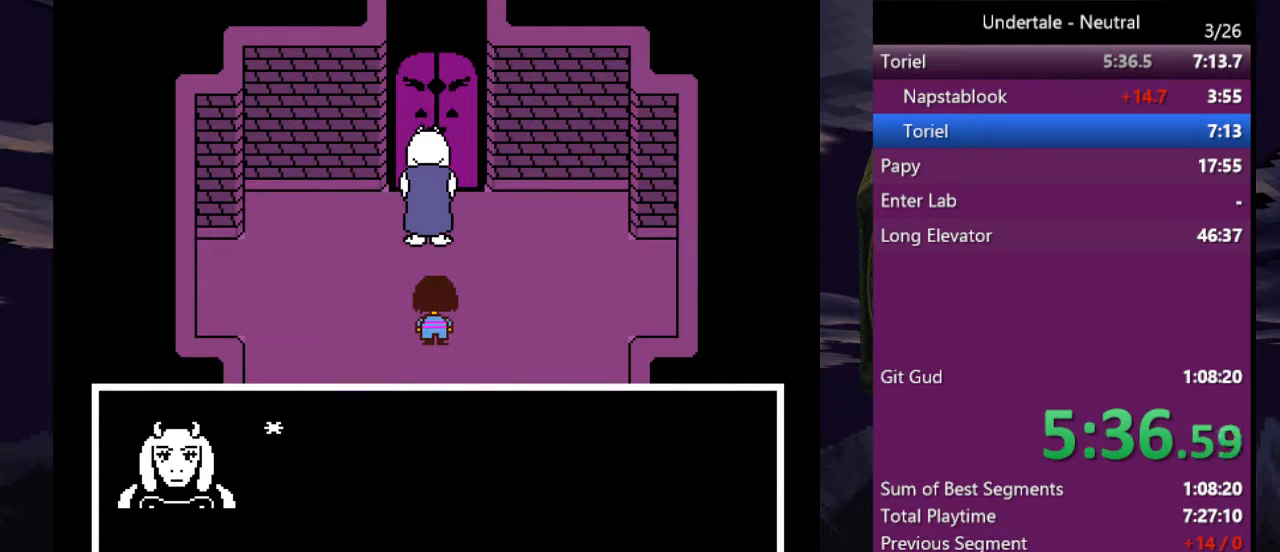
{"keys": ["x"], "events": [[67, "return", "up"], [67, "x", "up"], [67, "z", "up"], [100, "return", "down"], [100, "x", "down"], [100, "z", "down"], [200, "return", "up"], [233, "shift", "down"], [300, "return", "down"], [300, "z", "up"], [333, "shift", "up"], [400, "return", "up"], [400, "shift", "down"], [400, "x", "up"], [433, "x", "down"], [467, "shift", "up"]]}
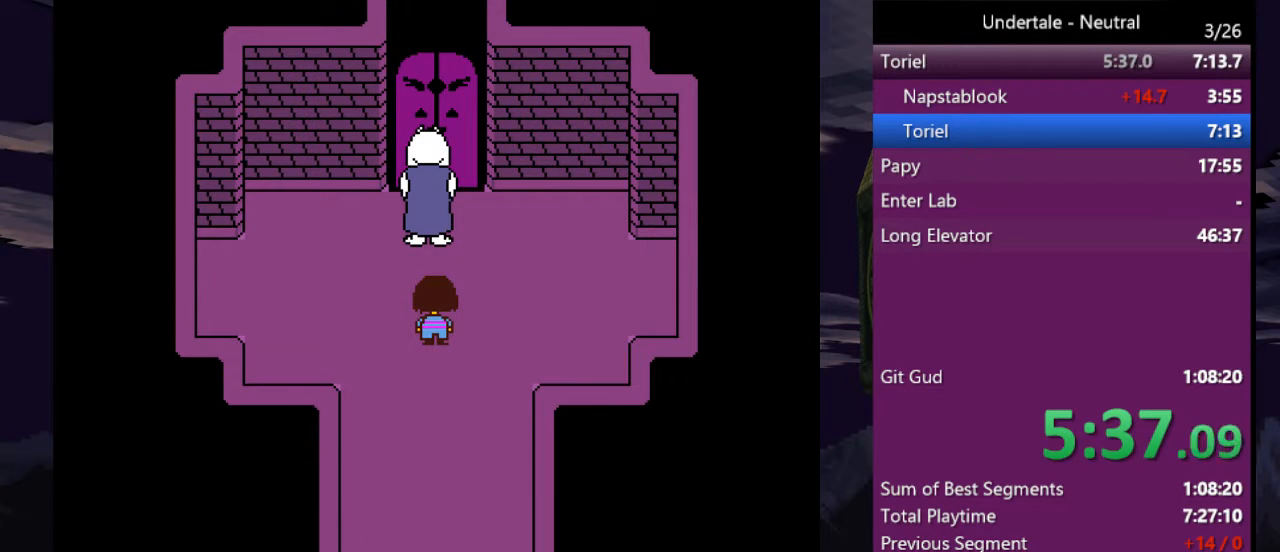
{"keys": [], "events": [[33, "shift", "down"], [33, "x", "up"], [67, "return", "down"], [67, "x", "down"], [67, "z", "down"], [133, "return", "up"], [133, "shift", "up"], [133, "x", "up"], [133, "z", "up"], [167, "shift", "down"], [167, "x", "down"], [200, "return", "down"], [200, "shift", "up"], [267, "return", "up"], [267, "x", "up"]]}
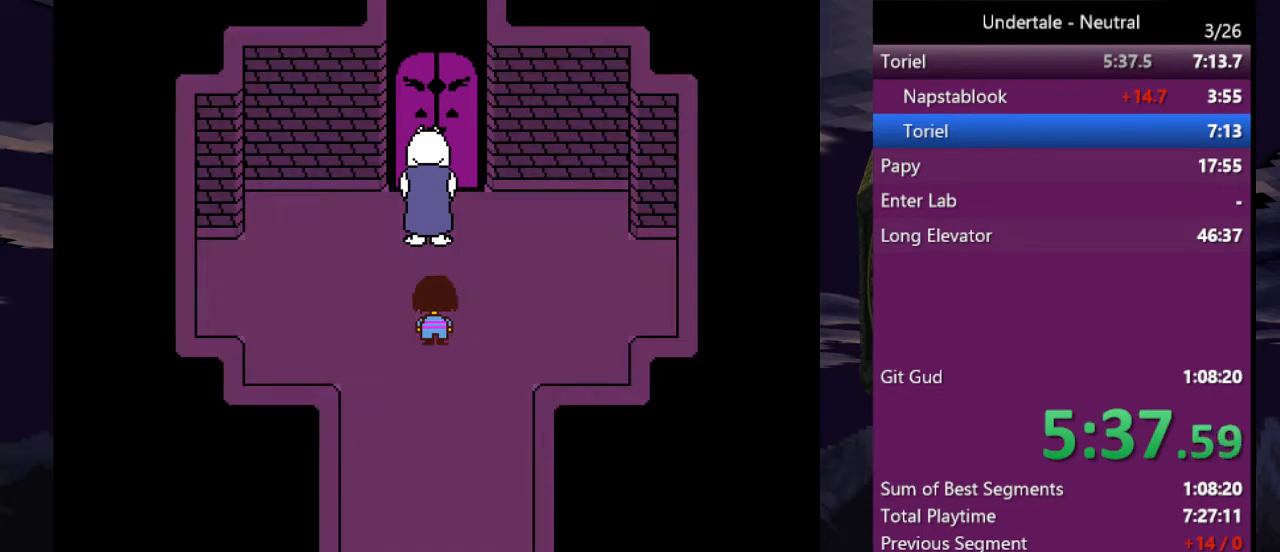
{"keys": ["return"], "events": [[233, "return", "down"], [333, "return", "up"], [500, "return", "down"]]}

YOUR TASK: The reply must hold every line above exactly as written and none of the pictures.

ANSWER SECTION:
{"keys": ["x"], "events": [[67, "return", "up"], [67, "x", "up"], [67, "z", "up"], [100, "return", "down"], [100, "x", "down"], [100, "z", "down"], [200, "return", "up"], [233, "shift", "down"], [300, "return", "down"], [300, "z", "up"], [333, "shift", "up"], [400, "return", "up"], [400, "shift", "down"], [400, "x", "up"], [433, "x", "down"], [467, "shift", "up"]]}
{"keys": [], "events": [[33, "shift", "down"], [33, "x", "up"], [67, "return", "down"], [67, "x", "down"], [67, "z", "down"], [133, "return", "up"], [133, "shift", "up"], [133, "x", "up"], [133, "z", "up"], [167, "shift", "down"], [167, "x", "down"], [200, "return", "down"], [200, "shift", "up"], [267, "return", "up"], [267, "x", "up"]]}
{"keys": ["return"], "events": [[233, "return", "down"], [333, "return", "up"], [500, "return", "down"]]}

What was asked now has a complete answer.